## Consigne 1
D'après l'extrait sur le manifeste « Sénégal, demain un autre pays », qu'est-ce qui pèse sur les contre-performances de l'économie sénégalaise selon Ousmane Sané ?

Les signataires du manifeste «Sénégal, demain un
autre pays» entendent s’engager résolument dans un plaidoyer en faveur
de la restitution des conclusions des Assises nationales. «Nous allons
créer une mobilisation pour prendre en charge les préoccupations des
populations. Pour 2012, il faudra favoriser de larges convergences»,
révèle l’économiste Ousmane Sané. Serigne Mansour Sy Djamil et ses
camarades soutiennent l’urgence de «travailler à un grand rassemblement
de manière à permettre, non seulement le partage des conclusions des
Assises, mais en plus d’approfondir ces conclusions et de veiller à
demeurer les sentinelles pour la défense de la charte de gouvernance
démocratique issue des Assises». Non sans évoquer la nécessité d’une
implication de tous les acteurs dans la définition, le suivi et la mise
en œuvre des politiques publiques. Pour Ousmane Sané, «ce sont les
facteurs endogènes qui pèsent sur les contre-performances de l’économie
sénégalaise».

## Données enregistrées
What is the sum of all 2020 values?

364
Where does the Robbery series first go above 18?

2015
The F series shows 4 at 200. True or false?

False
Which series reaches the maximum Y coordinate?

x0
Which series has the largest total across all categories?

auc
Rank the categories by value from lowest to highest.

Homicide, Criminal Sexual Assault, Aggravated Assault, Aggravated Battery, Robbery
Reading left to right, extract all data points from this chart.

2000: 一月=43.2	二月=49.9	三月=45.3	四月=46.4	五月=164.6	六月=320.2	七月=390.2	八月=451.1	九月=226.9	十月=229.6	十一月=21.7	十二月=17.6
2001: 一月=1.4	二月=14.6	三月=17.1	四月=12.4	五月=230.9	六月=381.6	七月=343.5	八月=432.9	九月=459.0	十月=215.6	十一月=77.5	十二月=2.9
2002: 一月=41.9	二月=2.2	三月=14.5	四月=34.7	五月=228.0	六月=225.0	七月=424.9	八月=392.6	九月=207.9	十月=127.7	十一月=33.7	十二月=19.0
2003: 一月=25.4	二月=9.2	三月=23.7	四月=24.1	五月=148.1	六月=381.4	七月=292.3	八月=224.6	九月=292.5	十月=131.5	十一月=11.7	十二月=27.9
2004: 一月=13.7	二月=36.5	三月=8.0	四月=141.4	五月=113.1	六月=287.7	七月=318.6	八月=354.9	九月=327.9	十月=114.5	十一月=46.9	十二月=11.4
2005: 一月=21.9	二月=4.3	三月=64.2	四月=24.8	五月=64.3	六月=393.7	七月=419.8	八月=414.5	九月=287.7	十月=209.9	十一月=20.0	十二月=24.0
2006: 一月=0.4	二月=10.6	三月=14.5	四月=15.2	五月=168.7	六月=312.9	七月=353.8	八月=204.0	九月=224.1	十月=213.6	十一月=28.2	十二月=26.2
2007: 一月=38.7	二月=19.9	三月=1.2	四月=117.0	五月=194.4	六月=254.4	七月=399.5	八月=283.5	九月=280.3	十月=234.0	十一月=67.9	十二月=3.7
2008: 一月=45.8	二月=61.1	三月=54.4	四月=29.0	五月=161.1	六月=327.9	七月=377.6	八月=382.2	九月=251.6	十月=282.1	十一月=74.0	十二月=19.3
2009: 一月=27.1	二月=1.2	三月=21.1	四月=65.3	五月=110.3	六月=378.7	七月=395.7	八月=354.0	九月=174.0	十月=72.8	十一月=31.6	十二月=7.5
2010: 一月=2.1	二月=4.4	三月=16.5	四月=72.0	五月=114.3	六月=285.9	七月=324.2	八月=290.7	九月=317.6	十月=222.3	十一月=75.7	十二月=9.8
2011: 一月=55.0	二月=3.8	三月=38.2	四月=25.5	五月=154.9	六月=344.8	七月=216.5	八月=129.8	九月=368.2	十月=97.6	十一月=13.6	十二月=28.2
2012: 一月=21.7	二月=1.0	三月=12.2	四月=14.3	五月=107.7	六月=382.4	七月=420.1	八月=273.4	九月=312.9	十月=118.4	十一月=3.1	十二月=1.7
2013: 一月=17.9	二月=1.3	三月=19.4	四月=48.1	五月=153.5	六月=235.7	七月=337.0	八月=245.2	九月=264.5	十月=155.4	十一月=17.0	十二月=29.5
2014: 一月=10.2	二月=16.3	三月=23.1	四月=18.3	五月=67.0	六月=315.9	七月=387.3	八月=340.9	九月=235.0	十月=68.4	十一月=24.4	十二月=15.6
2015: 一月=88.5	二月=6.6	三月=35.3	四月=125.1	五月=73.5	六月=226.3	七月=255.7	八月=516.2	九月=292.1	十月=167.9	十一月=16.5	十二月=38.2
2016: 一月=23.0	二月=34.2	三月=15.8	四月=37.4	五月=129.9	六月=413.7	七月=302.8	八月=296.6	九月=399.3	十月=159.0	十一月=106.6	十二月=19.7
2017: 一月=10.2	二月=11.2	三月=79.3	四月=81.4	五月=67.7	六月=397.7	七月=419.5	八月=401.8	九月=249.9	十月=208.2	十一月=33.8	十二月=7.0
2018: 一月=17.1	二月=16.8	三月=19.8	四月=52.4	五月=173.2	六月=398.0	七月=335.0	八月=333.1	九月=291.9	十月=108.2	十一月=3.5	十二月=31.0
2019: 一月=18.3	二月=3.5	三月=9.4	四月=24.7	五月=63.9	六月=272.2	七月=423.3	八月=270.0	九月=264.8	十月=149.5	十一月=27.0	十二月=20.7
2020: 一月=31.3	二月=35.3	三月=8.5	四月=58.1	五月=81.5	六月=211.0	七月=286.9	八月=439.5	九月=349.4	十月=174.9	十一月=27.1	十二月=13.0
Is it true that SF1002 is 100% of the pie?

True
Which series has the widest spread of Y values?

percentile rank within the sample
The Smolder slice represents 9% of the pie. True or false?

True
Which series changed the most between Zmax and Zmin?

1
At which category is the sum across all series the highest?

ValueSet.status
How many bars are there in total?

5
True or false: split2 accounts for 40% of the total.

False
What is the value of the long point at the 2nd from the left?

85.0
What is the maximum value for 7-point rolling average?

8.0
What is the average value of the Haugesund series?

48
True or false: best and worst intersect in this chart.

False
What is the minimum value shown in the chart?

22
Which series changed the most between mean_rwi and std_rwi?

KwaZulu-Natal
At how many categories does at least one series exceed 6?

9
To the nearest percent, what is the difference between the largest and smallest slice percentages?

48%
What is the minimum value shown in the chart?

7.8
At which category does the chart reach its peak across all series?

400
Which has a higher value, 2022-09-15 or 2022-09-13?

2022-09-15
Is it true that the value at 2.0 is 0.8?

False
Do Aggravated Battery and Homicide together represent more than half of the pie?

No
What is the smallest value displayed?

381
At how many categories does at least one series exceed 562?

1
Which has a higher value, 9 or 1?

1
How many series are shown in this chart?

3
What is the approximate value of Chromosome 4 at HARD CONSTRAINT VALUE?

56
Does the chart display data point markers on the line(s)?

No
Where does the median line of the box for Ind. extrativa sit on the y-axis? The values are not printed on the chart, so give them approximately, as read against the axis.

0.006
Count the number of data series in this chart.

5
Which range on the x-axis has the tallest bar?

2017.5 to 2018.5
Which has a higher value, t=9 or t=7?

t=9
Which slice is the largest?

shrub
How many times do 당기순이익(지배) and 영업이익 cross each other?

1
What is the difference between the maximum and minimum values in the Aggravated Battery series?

## Consigne 2
Recopiez à l'identique les lignes des données enregistrées, en commençant par celle qui contient « KwaZulu-Natal » et en terminant par celle qui contient « Which has a higher value, 2022-09-15 ».

## Corrigé 1
Ce sont les facteurs endogènes.

## Corrigé 2
KwaZulu-Natal
At how many categories does at least one series exceed 6?

9
To the nearest percent, what is the difference between the largest and smallest slice percentages?

48%
What is the minimum value shown in the chart?

7.8
At which category does the chart reach its peak across all series?

400
Which has a higher value, 2022-09-15 or 2022-09-13?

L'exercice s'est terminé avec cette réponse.